▶ _Task goal_
For this exercise, output the line holding "M111,481L119,498L103,505L95,489Z" and all subsequent lines of the entries below, unchanged, up to and including the last.
=== Section Start ===
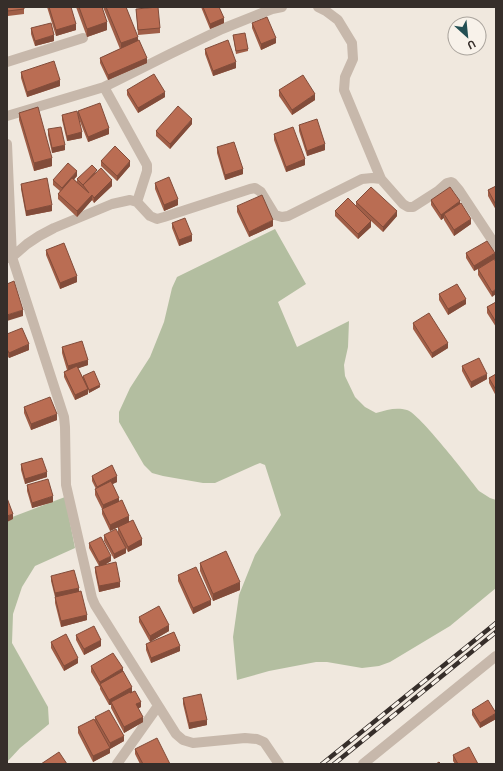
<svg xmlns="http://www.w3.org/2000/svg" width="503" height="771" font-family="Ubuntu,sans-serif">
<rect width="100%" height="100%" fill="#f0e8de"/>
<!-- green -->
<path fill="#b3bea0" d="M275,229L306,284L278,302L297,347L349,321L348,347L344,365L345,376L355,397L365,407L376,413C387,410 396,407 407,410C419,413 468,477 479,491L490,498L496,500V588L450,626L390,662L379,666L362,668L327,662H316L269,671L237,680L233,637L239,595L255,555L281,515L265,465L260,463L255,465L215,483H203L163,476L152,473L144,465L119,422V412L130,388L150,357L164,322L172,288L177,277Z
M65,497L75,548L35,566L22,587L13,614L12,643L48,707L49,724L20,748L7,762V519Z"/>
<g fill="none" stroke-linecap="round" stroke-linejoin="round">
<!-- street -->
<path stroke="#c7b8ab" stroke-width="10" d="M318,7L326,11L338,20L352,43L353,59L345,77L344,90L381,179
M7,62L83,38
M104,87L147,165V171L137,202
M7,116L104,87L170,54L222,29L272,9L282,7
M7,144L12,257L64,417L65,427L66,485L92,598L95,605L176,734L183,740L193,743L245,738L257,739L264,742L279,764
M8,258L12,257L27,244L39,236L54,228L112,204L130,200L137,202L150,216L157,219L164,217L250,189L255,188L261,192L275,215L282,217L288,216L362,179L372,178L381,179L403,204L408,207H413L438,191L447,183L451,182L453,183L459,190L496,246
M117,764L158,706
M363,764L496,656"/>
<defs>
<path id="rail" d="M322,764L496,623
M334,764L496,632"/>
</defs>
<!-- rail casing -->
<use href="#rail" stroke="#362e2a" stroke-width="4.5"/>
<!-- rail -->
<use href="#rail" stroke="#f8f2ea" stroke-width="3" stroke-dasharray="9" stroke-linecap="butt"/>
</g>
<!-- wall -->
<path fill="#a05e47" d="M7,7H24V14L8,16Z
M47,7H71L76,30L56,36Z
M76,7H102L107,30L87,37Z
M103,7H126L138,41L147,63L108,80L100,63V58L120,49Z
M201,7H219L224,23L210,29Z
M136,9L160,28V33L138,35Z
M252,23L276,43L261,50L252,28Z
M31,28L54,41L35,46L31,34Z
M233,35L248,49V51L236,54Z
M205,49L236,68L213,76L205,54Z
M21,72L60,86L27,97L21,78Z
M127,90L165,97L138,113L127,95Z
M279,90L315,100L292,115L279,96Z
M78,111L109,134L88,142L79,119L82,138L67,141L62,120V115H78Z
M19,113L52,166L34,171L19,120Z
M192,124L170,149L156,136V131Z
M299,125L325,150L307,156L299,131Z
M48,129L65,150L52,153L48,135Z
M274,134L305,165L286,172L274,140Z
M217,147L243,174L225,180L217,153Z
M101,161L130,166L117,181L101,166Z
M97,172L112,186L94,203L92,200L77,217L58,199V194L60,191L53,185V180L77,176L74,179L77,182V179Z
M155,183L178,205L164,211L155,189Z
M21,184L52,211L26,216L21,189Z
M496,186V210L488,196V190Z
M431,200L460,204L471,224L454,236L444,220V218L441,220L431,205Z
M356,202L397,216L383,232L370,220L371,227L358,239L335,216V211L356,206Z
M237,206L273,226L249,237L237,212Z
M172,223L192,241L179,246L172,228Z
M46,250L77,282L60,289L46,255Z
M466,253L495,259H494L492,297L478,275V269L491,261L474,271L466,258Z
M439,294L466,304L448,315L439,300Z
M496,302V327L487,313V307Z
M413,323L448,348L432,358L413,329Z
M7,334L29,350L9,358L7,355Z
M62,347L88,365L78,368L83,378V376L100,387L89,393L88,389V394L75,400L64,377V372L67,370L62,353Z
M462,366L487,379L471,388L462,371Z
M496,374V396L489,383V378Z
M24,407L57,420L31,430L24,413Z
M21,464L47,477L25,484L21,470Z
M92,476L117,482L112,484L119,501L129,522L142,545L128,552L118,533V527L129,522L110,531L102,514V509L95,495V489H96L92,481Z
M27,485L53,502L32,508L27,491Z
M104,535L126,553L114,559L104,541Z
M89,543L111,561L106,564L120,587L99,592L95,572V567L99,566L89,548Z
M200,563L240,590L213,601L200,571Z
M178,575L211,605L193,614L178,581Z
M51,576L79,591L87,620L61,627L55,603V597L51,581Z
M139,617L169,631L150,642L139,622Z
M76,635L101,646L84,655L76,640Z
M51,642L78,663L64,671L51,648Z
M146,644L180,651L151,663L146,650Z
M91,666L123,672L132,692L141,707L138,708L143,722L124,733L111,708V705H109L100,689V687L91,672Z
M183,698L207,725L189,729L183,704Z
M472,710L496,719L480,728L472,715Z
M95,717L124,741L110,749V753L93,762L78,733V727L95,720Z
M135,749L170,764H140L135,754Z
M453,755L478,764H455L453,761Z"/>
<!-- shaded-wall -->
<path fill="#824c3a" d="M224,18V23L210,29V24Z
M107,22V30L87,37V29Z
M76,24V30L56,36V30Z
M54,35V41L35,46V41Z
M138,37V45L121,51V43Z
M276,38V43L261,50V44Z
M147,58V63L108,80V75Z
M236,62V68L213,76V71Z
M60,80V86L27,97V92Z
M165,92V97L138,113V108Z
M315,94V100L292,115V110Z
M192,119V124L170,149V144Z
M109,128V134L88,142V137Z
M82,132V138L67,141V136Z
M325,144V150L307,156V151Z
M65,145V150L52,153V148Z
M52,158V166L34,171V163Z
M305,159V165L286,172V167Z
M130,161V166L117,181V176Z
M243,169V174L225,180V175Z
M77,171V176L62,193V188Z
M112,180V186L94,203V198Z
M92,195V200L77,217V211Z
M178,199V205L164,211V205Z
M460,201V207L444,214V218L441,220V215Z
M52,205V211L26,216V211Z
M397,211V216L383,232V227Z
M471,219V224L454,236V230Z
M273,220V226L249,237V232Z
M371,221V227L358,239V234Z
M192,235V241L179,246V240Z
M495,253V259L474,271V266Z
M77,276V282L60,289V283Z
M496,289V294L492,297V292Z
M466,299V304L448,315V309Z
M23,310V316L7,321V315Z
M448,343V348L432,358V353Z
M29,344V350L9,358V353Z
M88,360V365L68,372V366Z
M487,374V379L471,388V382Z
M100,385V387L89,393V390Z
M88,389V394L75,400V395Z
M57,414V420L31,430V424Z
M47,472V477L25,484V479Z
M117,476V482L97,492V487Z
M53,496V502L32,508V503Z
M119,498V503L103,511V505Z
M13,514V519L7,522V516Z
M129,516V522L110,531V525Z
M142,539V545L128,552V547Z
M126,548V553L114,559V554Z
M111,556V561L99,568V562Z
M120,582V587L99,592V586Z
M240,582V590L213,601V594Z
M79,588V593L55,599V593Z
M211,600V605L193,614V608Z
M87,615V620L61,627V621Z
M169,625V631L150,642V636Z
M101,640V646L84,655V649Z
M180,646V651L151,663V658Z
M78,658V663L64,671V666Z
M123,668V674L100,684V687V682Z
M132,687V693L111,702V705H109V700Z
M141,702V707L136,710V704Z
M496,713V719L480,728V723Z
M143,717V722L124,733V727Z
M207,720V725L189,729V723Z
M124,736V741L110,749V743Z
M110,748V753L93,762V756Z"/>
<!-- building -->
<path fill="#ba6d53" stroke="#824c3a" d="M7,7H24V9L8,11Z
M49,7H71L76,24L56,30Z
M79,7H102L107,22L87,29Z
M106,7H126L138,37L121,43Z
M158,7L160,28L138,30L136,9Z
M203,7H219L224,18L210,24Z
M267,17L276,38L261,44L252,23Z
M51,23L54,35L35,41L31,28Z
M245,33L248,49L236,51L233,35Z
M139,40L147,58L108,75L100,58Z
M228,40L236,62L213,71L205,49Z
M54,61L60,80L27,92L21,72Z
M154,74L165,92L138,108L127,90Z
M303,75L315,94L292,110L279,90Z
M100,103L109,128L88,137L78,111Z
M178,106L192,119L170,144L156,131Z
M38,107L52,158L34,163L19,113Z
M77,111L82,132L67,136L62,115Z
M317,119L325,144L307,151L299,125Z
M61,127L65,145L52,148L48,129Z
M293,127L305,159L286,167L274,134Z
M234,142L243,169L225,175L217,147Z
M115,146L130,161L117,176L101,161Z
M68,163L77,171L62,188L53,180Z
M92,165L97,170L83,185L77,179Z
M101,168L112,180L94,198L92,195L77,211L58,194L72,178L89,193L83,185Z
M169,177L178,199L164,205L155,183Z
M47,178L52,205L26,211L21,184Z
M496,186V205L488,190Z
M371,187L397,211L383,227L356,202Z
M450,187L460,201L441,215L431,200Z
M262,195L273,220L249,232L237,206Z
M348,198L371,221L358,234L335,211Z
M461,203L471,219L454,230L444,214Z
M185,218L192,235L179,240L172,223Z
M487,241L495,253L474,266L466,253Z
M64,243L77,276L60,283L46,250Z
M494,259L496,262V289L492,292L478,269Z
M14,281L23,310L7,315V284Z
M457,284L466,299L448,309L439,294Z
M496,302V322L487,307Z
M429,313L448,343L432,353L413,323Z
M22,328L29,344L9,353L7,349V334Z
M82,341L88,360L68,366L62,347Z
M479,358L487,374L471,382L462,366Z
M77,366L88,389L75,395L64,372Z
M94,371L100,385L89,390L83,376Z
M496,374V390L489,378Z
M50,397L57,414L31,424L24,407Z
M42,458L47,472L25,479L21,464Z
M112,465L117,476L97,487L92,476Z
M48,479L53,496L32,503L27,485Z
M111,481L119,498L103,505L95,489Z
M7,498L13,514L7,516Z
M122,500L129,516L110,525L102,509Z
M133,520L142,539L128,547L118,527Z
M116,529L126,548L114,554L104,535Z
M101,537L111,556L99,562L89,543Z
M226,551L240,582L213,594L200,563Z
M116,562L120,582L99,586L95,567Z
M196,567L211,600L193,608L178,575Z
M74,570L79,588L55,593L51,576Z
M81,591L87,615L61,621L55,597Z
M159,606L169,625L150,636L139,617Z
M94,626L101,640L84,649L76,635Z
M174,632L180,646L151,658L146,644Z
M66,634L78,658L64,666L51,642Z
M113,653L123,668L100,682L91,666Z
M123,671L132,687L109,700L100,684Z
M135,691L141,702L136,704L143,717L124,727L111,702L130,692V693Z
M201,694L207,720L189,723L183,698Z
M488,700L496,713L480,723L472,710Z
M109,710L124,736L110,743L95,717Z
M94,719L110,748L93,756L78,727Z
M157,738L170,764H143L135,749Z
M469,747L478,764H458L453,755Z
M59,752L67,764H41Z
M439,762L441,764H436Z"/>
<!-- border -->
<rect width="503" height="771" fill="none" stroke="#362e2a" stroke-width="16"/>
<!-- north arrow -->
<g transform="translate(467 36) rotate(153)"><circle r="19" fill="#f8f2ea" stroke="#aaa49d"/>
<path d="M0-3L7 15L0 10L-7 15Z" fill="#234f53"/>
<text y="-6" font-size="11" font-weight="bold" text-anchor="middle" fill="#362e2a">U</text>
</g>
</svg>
=== Section End ===
▶ _Answer to this exercise_
M111,481L119,498L103,505L95,489Z
M7,498L13,514L7,516Z
M122,500L129,516L110,525L102,509Z
M133,520L142,539L128,547L118,527Z
M116,529L126,548L114,554L104,535Z
M101,537L111,556L99,562L89,543Z
M226,551L240,582L213,594L200,563Z
M116,562L120,582L99,586L95,567Z
M196,567L211,600L193,608L178,575Z
M74,570L79,588L55,593L51,576Z
M81,591L87,615L61,621L55,597Z
M159,606L169,625L150,636L139,617Z
M94,626L101,640L84,649L76,635Z
M174,632L180,646L151,658L146,644Z
M66,634L78,658L64,666L51,642Z
M113,653L123,668L100,682L91,666Z
M123,671L132,687L109,700L100,684Z
M135,691L141,702L136,704L143,717L124,727L111,702L130,692V693Z
M201,694L207,720L189,723L183,698Z
M488,700L496,713L480,723L472,710Z
M109,710L124,736L110,743L95,717Z
M94,719L110,748L93,756L78,727Z
M157,738L170,764H143L135,749Z
M469,747L478,764H458L453,755Z
M59,752L67,764H41Z
M439,762L441,764H436Z"/>
<!-- border -->
<rect width="503" height="771" fill="none" stroke="#362e2a" stroke-width="16"/>
<!-- north arrow -->
<g transform="translate(467 36) rotate(153)"><circle r="19" fill="#f8f2ea" stroke="#aaa49d"/>
<path d="M0-3L7 15L0 10L-7 15Z" fill="#234f53"/>
<text y="-6" font-size="11" font-weight="bold" text-anchor="middle" fill="#362e2a">U</text>
</g>
</svg>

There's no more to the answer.